Pull out each line of the material that contains the word "Việt".

===== AVAILABLE DATA =====

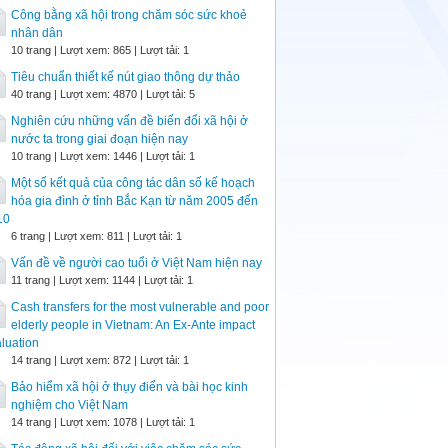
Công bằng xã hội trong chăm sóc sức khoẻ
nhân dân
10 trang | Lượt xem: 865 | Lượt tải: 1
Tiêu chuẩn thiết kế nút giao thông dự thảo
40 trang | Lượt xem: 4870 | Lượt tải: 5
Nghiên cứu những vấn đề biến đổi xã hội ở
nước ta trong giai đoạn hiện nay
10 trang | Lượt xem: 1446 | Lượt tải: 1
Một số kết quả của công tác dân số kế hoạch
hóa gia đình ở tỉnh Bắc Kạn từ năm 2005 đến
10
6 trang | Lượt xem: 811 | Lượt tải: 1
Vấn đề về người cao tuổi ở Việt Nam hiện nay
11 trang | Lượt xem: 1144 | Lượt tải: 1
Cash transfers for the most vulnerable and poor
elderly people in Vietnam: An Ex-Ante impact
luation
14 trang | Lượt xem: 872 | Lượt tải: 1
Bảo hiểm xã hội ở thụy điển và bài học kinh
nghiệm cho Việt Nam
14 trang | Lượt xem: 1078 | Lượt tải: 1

=====

### ANSWER AREA
Vấn đề về người cao tuổi ở Việt Nam hiện nay
nghiệm cho Việt Nam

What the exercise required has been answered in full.